━━━━━ Dataset ━━━━━
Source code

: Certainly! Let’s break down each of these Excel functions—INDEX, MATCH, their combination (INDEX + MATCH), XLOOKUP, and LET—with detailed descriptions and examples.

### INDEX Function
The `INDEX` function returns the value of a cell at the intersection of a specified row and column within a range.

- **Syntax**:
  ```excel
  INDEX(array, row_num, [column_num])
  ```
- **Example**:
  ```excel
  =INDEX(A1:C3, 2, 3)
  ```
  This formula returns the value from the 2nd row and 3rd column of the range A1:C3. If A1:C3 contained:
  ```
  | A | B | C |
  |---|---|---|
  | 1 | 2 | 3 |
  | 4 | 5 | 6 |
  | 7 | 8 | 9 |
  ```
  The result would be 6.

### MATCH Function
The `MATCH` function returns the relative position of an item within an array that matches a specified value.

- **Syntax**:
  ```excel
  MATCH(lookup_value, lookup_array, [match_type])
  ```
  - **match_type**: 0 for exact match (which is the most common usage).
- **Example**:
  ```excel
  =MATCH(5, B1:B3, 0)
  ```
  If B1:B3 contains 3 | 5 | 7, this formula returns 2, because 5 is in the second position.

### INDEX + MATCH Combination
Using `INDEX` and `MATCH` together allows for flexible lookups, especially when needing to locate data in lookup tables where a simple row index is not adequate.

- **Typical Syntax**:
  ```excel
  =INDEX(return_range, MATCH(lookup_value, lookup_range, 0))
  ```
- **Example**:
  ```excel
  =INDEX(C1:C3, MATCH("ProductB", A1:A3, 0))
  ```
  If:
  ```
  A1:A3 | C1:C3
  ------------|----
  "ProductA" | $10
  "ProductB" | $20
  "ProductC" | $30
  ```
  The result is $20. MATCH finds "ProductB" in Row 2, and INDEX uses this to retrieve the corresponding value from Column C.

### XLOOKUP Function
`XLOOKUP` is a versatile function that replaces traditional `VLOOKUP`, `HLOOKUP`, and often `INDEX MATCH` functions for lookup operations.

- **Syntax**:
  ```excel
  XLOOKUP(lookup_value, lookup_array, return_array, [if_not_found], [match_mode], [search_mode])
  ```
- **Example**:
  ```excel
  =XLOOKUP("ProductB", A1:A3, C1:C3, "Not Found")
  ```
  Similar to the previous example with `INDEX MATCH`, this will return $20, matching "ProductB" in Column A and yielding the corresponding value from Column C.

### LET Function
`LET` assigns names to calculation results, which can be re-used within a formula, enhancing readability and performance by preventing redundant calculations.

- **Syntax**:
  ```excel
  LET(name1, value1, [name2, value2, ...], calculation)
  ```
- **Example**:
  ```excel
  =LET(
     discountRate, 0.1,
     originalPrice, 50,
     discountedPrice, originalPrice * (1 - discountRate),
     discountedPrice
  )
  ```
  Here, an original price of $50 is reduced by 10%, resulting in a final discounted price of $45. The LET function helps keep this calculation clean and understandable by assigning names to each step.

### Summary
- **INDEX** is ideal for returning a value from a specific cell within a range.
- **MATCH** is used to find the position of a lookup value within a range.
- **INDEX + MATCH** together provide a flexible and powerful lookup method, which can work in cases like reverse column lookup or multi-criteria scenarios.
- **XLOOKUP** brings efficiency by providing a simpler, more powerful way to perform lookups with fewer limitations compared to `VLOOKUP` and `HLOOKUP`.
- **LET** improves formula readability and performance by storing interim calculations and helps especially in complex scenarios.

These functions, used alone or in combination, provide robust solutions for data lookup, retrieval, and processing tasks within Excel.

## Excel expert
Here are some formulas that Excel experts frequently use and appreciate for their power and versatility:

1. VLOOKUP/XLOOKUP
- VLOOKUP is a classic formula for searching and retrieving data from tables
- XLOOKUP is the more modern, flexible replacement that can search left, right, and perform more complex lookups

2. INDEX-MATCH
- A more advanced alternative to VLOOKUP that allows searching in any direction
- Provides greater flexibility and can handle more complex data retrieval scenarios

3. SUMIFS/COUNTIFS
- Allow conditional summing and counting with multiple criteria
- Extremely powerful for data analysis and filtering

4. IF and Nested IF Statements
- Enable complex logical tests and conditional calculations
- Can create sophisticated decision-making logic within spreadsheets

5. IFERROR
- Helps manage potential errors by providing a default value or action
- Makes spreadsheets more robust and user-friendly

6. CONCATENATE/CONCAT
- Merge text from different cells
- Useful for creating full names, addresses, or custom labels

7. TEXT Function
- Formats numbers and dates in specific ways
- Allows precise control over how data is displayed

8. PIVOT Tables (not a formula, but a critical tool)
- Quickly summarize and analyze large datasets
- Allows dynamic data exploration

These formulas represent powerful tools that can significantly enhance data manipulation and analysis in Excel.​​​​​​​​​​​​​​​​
━━━━━
━━━━━ Dataset ━━━━━
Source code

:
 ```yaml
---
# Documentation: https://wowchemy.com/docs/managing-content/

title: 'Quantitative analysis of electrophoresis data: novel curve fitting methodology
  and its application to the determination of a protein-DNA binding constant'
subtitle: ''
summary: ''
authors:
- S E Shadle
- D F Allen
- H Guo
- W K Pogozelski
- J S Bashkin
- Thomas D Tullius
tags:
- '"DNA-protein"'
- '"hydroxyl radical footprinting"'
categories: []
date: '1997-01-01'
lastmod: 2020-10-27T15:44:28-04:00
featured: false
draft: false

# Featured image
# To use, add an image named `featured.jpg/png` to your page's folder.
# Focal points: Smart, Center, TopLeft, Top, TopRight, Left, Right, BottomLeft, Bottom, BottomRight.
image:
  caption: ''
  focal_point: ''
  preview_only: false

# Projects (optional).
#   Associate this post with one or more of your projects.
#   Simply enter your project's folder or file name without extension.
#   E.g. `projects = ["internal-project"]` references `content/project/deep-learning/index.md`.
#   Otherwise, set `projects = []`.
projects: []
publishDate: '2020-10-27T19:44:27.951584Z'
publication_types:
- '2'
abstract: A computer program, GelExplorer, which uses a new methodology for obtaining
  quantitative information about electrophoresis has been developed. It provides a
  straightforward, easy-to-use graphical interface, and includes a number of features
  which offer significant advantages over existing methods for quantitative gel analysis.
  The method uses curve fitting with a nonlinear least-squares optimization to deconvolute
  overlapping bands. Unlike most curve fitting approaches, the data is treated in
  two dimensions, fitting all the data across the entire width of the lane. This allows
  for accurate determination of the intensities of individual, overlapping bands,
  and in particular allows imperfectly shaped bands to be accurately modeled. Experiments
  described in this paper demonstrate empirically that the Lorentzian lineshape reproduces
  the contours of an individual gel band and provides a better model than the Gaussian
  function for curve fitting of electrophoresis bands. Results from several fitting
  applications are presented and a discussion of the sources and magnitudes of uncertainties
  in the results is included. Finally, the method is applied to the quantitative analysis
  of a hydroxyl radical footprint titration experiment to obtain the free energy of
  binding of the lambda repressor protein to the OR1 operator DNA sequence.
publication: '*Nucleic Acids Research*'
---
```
━━━━━
━━━━━ Dataset ━━━━━
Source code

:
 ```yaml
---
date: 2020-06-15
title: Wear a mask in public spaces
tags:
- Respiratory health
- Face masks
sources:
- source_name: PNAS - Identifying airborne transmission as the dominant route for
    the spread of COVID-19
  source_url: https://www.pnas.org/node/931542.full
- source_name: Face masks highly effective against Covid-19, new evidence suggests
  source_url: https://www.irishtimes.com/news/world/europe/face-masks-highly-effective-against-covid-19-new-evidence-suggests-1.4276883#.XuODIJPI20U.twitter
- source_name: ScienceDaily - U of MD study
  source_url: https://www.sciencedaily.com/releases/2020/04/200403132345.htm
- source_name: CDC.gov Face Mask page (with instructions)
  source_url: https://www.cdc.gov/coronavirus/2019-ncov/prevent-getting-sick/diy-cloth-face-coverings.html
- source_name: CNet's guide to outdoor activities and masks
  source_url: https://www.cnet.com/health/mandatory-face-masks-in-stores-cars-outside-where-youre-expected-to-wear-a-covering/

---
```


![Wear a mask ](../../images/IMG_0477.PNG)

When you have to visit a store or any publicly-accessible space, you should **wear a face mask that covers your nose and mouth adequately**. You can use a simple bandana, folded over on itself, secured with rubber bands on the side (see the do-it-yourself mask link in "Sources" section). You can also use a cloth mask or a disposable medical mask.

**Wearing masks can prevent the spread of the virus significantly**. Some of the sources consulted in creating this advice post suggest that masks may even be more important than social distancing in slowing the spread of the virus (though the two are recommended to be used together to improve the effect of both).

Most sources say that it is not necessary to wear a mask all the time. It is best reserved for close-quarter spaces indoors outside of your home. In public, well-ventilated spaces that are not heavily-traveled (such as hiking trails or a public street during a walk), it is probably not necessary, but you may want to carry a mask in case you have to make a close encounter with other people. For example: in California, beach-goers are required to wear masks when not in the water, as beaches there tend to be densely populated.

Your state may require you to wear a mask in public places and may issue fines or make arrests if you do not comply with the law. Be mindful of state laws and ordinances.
━━━━━
Exercise objective
Identify all lines in the records above with the word "content".

Response to the task
# Documentation: https://wowchemy.com/docs/managing-content/
#   E.g. `projects = ["internal-project"]` references `content/project/deep-learning/index.md`.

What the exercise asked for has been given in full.